Ian Monteague (left), the opening speaker, chairs the grassroots voluntary Glasgow charity FARE (Family Action in Rogerfield and Easterhouse). Having grown up in one of Glasgow’s poorest areas surrounded by a ‘lack of hope and vision’, he is now the epitome of an inspirational success story. During his animated and passionate speech, Ian explained how Social Enterprise is often misunderstood: ‘It isn’t someone at a youth centre selling hats.’ Rather, social entrepreneurship is worth millions of pounds, helps economic progress and ultimately brings back dignity to deprived areas through jobs.

Digging deeper into the issue, Ian argued that data drove everything in business although this is not the root of the problem. Instead, it is the behaviour of businesses that needs changing. ‘We, on the frontline, know from experience the problems that all economic groups face, but the top businesses make decisions on what they know about the top four per cent of wealthiest people in the world.’ The Q&A session with Ian threw up an interesting and lively debate, with one particular question standing out from the rest: ‘Are we just dancing around the big circles of power?’

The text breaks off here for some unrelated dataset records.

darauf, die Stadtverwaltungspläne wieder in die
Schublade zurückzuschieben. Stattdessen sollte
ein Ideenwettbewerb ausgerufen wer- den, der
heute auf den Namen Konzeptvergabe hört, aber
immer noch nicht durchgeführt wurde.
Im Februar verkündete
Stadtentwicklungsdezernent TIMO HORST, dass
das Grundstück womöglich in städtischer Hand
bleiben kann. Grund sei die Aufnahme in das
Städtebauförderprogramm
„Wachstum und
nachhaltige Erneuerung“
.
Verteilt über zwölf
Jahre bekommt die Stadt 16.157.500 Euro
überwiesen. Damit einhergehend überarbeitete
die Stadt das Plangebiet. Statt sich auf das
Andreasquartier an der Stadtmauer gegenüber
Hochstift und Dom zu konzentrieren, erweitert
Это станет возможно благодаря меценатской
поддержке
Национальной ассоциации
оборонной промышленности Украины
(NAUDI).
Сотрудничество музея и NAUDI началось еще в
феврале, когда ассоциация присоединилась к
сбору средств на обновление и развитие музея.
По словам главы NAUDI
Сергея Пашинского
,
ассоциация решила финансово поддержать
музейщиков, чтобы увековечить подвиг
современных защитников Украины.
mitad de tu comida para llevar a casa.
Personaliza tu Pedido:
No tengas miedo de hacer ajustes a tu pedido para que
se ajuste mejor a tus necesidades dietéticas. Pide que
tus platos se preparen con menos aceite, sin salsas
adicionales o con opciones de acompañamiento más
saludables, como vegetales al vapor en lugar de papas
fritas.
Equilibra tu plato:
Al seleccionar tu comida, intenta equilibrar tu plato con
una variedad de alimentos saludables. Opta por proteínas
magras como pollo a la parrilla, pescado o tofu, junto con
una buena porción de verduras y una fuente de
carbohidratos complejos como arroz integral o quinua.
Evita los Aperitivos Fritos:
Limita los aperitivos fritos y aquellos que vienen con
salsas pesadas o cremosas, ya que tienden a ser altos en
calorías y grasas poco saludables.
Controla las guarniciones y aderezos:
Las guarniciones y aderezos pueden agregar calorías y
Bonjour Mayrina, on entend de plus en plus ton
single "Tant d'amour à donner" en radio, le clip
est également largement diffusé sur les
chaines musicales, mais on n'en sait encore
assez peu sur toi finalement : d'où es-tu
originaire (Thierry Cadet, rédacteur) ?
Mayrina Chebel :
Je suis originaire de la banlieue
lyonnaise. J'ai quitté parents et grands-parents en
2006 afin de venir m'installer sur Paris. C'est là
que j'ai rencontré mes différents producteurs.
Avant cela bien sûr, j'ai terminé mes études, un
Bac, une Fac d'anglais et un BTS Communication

Greg DaviesGreg Davies (right), founder of Community Wealth Creation, a community enterprise in Manchester’s Whythenshawe Estate, told how at the height of the rave culture in the 1980s, he had started a security business supplying door security to some of the toughest venues in the UK. Following a number of attempts on his life, Greg turned his interests to inner city street culture and created the UK’s first inner city cultural centre. Its main aim is to bottle gang culture’s energy and creativity and use it in a positive, more effective way. He explained: ‘When hope begins to be damaged, that’s when we have a problem in estates.’

Leadership was a recurring theme during Greg’s speech. ‘Many of the teenagers in inner city areas are looking for some direction and leadership,’ he said. ‘Often in these areas, criminals are the natural leaders and this is what needs to change.’ He explained in depth what he was up against, stating that the media was a big problem with their negative portrayal only deepening problems. ‘We did not label ourselves as deprived; politics and the media did and then the community grew within that image.’ In a bid to combat these problems, Greg selected 17 working class leaders to manage the centre as well as become community leaders. They opened communication lines with all gangs and kids, thus moving from gang culture to social enterprise.

Nathalie OrmrodJournalist and business author Mike Smith explained the rationale behind his ‘five pillars of trust: Sustainability, Cooperation, Integrity, Purpose and Stewardship (SCIPS)’ taken from his recent book Great Company. Mike, who is Head of Initiative of Change (IofC) UK’s Business Programme, has worked with IofC since he was 19, including three and a half years in India. ‘We are all on the front line of the global economy,’ he said. It affected all of our lives, from the food we eat, the transport we use, the air we breathe—and the plastic we throw away. He outlined a new growing consciousness, ‘the social and ecological contribution of business towards human wellbeing, a sustainable planet and the common good.’

Concluding feedback comments focused on leadership, how to encourage new entrepreneurs and how to move towards ‘ethical entrepreneurship’. ‘TIGERoadshows are thought-provoking events,’ says Nathalie Ormrod (left), Senior Lecturer in Marketing and Business Ethics, who was the Manchester Met event coordinator with Initiatives of Change. ‘Social and ethical entrepreneurship needs to be embedded in contemporary business programmes in order to sustain tomorrow’s businesses with leaders respectful of their stakeholders, communities and environments. It was a pleasure, if not a duty as a business lecturer, to bring this inspirational conference to the campus.’